Data Flow Categories
Success:
The OCSF event tables that are powered by the feed.
Failed:
Regex Errors: Failures due to issues in regular expression matching.
Parsing Errors: Failures that occurred during data parsing.
Mapping Errors: Failures related to data mapping inconsistencies.
Unmapped: Data that has not been assigned to any specific category.
Select the time range (last hour, last day, last 7 days, this month, this year, all history) as per your preference. When you hover over any of the boxes in the diagram, a tooltip will appear showing the percentage of data that the box represents.
Clicking on Success (Process Activity, User Inventory) directs you to a query preloaded Search page, where you can view detailed tables of the corresponding data.
Clicking on Failed (Parsing, Mapping, Regex) takes you to the Unprocessed page. Here, the filters will be preloaded according to the selected time range, allowing you to analyze the specific reasons for failure.
Clicking on Unmapped directs you to a query preloaded search page where you can further investigate the unmapped data.
Unprocessed page
The Unprocessed page provides a detailed table that lists the feed names alongside their corresponding issue type, error message, and the date the issue occurred. This page is designed to help you quickly identify and analyze unprocessed data.
You can access the Unprocessed page in two ways:
From the Sankey Diagram: Click on any of the error boxes (Failed – Mapping, Parsing, Regex) within a data feed's Sankey diagram.
From the Data drop-down on the top navbar
To streamline your analysis, you can apply various filters:
Date Range: Select from predefined options—Last 24 Hours, Last 7 Days, Last Month, or All Time—to focus on a specific timeframe.

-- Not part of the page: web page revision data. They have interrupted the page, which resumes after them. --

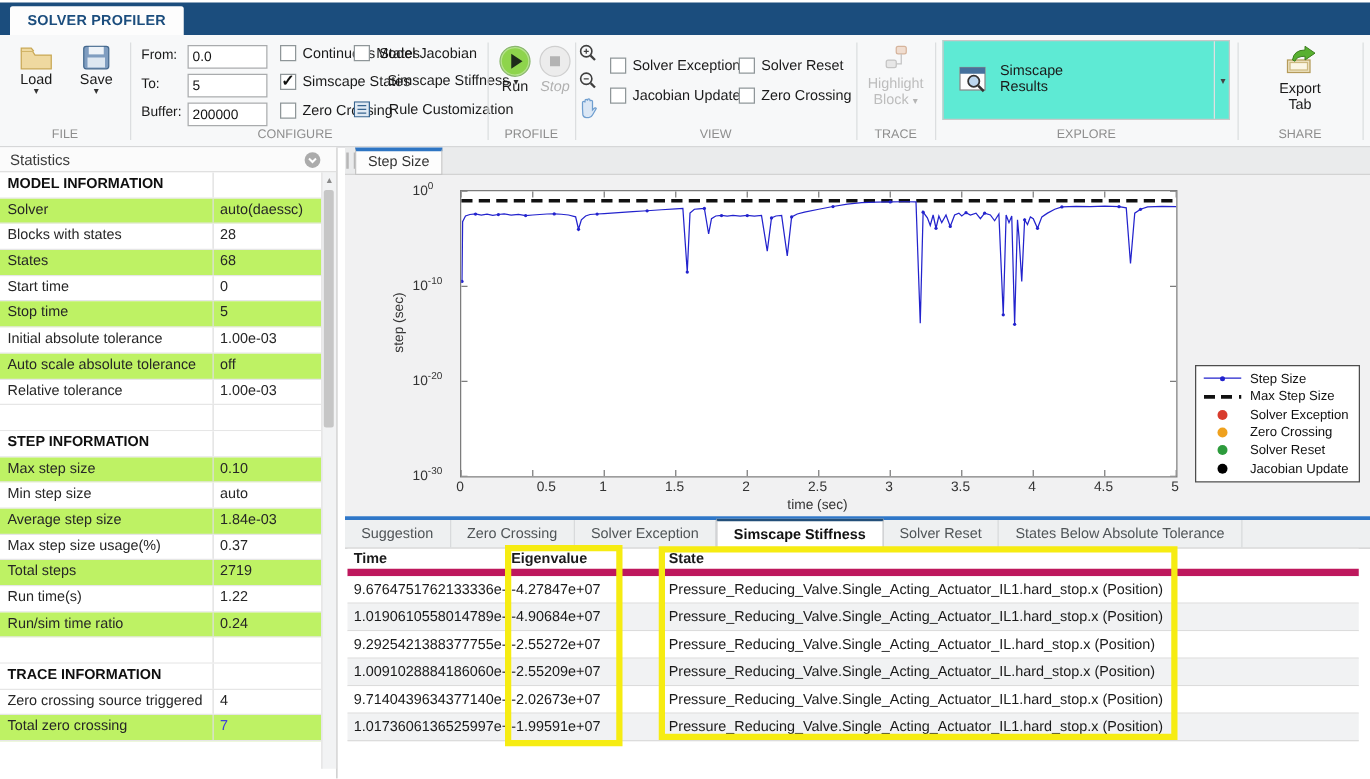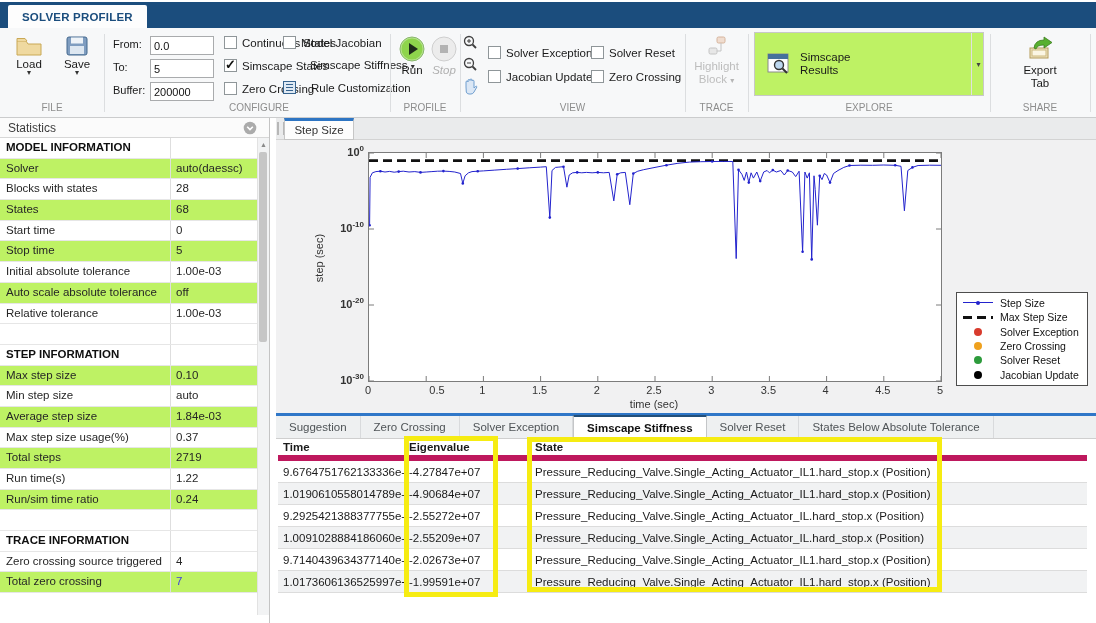"Simscape" div.abs { background: #bef264 -> #5eead4 }
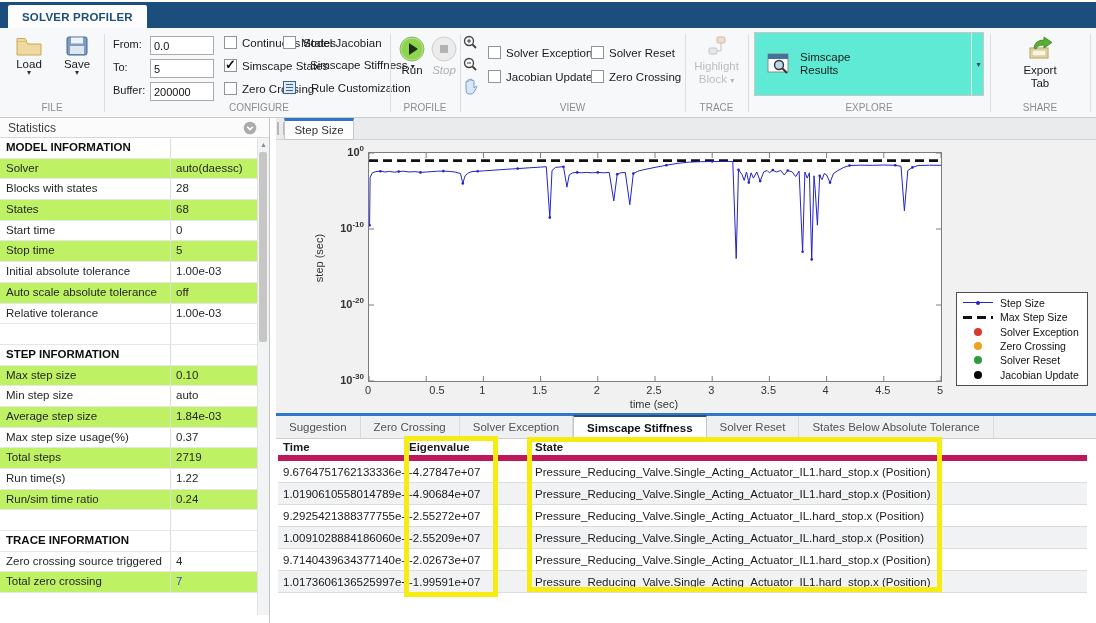"CONFIGURE" div.abs { left: 116px -> 93px }
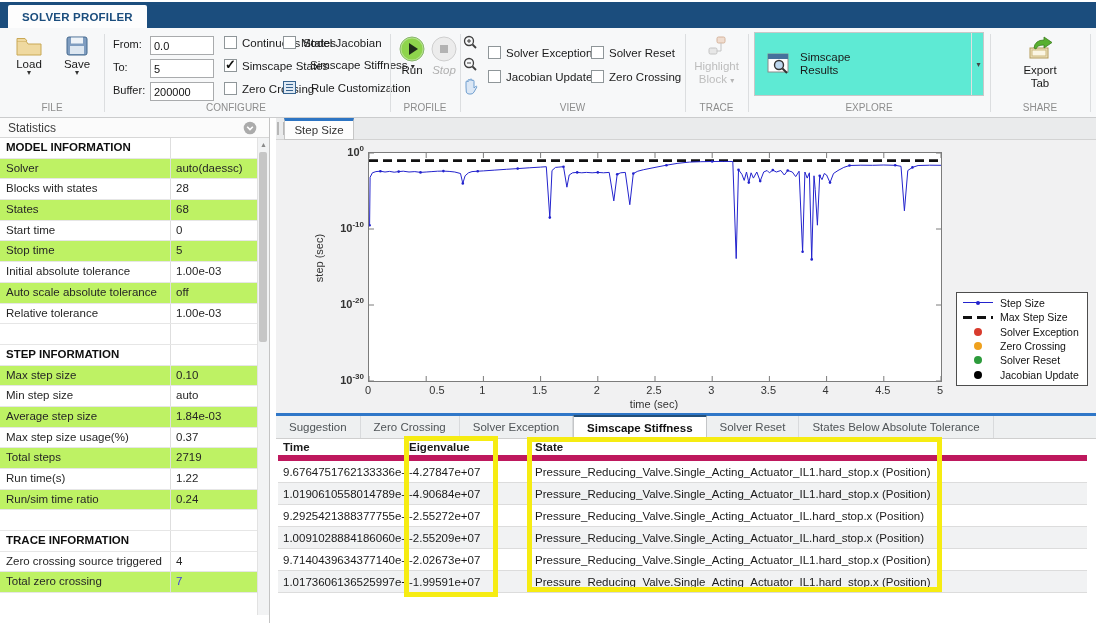"100" .ytick { font-weight: bold -> none; text-align: right -> left }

Error Type: Filter by the type of issue (Parsing, Regex, Mapping) to narrow down the results to specific errors.
Feed Selection: Choose specific feeds of interest to view only the relevant unprocessed data.
To explore the raw message and analyze where the failure occurred, click on the magnifying glass to expand the row and view the raw message compared to how DataBee tried to process it.